Begin INPUT ROWS

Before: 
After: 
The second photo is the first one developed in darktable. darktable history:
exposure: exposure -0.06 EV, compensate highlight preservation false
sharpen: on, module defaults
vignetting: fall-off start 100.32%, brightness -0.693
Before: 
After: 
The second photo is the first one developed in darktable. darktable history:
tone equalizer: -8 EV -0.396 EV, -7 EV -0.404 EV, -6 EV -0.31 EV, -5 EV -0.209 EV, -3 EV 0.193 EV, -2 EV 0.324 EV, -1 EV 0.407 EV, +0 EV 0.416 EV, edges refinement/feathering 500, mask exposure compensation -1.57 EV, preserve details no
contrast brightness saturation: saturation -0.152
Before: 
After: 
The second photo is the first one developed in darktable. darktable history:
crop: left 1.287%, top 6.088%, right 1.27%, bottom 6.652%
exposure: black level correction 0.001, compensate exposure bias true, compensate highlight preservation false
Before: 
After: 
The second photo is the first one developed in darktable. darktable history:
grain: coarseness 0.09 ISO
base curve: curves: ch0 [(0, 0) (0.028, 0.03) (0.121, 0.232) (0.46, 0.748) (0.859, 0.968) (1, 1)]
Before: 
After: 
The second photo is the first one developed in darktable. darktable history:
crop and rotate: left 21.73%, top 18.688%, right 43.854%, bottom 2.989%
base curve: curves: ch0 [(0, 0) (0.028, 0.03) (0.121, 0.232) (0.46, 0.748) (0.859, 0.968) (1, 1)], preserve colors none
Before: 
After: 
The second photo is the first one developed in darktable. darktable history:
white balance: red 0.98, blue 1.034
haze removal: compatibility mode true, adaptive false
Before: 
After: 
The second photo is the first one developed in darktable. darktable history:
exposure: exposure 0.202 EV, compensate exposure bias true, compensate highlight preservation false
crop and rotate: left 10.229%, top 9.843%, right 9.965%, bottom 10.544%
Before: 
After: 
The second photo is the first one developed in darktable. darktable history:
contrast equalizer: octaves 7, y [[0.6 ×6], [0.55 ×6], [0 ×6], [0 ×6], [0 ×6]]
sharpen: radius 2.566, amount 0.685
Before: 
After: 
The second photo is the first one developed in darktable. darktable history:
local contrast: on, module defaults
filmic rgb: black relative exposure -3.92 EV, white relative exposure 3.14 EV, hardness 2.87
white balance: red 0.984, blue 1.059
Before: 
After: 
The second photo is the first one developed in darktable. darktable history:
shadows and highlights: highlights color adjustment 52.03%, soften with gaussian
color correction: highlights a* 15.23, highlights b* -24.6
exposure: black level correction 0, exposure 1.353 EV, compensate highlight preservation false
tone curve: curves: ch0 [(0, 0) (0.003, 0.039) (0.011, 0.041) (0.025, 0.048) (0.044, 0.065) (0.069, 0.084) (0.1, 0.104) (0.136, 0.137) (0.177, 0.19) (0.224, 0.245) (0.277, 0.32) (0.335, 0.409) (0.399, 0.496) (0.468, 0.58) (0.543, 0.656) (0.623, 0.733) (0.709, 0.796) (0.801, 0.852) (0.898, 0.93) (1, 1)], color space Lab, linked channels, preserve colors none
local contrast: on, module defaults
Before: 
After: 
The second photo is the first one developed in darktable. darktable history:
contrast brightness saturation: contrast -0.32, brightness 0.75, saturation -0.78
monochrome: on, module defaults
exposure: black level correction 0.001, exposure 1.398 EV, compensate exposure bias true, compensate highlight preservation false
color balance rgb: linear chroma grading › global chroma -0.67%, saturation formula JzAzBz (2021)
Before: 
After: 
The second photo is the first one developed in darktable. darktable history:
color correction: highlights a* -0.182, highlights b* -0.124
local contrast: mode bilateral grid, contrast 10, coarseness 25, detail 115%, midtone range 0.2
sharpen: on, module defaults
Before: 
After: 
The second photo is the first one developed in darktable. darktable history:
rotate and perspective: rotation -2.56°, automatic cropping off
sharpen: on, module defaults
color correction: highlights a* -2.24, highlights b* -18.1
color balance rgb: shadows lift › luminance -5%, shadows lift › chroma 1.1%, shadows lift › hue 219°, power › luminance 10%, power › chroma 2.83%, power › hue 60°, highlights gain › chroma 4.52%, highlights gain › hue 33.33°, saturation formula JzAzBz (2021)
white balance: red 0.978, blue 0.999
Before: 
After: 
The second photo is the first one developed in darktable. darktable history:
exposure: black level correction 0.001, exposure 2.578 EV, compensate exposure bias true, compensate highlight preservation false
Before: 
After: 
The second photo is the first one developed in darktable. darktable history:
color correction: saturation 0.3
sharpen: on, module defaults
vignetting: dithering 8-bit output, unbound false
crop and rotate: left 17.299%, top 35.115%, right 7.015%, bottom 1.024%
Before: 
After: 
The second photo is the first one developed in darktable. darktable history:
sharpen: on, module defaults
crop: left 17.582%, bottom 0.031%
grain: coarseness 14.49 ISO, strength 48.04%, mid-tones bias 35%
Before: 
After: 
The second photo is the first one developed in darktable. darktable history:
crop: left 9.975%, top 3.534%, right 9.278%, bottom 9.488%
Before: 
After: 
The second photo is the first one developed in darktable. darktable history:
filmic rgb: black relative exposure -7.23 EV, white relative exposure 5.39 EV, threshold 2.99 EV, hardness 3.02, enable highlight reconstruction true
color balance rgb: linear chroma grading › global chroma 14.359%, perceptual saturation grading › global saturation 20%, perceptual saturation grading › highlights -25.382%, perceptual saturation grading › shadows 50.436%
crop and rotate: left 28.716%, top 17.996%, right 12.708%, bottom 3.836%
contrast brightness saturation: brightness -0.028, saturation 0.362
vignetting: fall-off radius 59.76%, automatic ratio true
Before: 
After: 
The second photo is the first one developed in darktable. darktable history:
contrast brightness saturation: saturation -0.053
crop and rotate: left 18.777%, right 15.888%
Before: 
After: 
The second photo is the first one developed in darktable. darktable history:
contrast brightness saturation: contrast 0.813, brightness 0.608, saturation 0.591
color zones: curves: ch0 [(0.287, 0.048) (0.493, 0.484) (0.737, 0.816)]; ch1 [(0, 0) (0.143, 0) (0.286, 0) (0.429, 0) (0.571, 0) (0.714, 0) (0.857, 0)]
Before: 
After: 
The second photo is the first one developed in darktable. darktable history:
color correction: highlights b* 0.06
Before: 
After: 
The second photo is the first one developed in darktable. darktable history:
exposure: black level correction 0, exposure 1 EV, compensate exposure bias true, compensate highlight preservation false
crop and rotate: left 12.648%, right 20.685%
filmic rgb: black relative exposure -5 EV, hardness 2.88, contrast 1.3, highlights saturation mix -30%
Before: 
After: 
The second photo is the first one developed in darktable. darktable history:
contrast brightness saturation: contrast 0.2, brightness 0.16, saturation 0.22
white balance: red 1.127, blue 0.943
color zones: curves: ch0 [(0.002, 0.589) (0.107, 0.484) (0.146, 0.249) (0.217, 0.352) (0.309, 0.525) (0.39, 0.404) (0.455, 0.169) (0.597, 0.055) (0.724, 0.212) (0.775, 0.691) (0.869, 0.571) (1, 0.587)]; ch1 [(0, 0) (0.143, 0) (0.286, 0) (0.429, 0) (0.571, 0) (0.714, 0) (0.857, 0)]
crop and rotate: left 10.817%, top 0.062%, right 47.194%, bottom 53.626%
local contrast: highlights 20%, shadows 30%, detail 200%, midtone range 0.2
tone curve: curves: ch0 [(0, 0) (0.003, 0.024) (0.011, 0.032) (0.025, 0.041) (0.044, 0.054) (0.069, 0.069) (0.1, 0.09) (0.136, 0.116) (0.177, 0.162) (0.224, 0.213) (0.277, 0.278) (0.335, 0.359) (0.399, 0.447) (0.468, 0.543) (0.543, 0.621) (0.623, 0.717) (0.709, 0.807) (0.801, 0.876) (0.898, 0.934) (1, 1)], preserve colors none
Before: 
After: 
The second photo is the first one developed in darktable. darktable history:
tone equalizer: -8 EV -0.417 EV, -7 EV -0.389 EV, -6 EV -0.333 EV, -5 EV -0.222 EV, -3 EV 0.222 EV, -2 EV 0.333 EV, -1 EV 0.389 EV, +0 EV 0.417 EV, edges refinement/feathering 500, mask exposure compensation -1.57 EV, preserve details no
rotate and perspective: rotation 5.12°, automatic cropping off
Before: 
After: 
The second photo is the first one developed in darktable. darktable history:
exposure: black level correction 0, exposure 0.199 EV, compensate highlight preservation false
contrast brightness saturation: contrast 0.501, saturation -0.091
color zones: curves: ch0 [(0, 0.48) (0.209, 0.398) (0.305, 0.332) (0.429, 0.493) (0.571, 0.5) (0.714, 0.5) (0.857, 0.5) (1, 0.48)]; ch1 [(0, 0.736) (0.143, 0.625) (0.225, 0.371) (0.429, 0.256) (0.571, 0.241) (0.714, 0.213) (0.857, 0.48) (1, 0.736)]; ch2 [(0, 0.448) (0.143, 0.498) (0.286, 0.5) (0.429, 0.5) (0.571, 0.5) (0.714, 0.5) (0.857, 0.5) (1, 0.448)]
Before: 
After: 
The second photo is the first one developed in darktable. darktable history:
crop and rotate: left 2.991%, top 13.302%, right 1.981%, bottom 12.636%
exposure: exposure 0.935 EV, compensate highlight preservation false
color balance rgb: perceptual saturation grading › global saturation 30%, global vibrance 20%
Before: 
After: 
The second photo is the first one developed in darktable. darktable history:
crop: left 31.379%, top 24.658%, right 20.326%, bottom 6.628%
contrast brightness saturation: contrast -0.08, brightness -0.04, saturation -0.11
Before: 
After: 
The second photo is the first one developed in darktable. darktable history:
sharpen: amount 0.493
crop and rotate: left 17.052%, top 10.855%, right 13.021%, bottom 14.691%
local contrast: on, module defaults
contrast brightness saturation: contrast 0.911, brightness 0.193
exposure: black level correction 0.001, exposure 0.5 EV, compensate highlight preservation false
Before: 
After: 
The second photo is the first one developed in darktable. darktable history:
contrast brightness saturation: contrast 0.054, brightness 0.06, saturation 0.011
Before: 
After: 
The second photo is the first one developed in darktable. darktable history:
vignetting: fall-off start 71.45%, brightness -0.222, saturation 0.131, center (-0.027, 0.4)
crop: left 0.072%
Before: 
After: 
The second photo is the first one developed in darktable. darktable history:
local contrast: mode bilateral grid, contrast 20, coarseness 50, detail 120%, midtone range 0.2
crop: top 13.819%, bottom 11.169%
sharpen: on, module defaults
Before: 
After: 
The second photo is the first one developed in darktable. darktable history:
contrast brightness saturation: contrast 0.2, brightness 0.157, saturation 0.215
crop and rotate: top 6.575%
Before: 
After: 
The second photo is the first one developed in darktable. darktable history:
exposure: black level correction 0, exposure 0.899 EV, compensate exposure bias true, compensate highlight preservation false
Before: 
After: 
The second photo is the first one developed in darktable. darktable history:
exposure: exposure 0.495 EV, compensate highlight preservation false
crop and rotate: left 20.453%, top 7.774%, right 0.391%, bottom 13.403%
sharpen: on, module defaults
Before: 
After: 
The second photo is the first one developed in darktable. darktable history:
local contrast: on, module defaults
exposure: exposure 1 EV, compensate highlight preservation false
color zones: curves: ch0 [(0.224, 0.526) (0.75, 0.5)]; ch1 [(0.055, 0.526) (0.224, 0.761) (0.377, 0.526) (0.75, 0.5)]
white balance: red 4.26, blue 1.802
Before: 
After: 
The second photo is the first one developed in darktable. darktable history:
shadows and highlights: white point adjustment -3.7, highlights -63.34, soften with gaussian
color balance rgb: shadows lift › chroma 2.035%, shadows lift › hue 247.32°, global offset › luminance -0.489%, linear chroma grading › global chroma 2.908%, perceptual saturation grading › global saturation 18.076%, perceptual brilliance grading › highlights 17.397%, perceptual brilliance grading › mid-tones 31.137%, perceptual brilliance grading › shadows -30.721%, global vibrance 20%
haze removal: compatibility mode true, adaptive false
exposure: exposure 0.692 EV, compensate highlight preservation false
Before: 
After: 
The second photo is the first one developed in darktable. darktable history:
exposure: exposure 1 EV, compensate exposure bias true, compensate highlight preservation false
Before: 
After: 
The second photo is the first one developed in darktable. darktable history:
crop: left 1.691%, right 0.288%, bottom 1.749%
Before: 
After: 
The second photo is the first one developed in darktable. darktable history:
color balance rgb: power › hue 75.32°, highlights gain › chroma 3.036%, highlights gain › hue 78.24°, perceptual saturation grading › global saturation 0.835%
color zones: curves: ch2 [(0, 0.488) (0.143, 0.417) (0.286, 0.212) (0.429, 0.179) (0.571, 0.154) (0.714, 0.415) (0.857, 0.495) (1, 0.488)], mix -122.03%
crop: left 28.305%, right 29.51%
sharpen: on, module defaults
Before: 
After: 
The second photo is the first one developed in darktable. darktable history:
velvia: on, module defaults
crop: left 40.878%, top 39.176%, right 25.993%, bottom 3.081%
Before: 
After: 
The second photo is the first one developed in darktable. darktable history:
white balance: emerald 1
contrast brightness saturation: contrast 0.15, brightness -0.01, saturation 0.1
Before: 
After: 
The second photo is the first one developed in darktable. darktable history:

End INPUT ROWS

AIM OF THE TASK :: Reproduce the rows above word for word, from the first one up to and including the line with "exposure: black level correction 0.001, compensate".

OUTPUT OF THE EXERCISE ::
Before: 
After: 
The second photo is the first one developed in darktable. darktable history:
exposure: exposure -0.06 EV, compensate highlight preservation false
sharpen: on, module defaults
vignetting: fall-off start 100.32%, brightness -0.693
Before: 
After: 
The second photo is the first one developed in darktable. darktable history:
tone equalizer: -8 EV -0.396 EV, -7 EV -0.404 EV, -6 EV -0.31 EV, -5 EV -0.209 EV, -3 EV 0.193 EV, -2 EV 0.324 EV, -1 EV 0.407 EV, +0 EV 0.416 EV, edges refinement/feathering 500, mask exposure compensation -1.57 EV, preserve details no
contrast brightness saturation: saturation -0.152
Before: 
After: 
The second photo is the first one developed in darktable. darktable history:
crop: left 1.287%, top 6.088%, right 1.27%, bottom 6.652%
exposure: black level correction 0.001, compensate exposure bias true, compensate highlight preservation false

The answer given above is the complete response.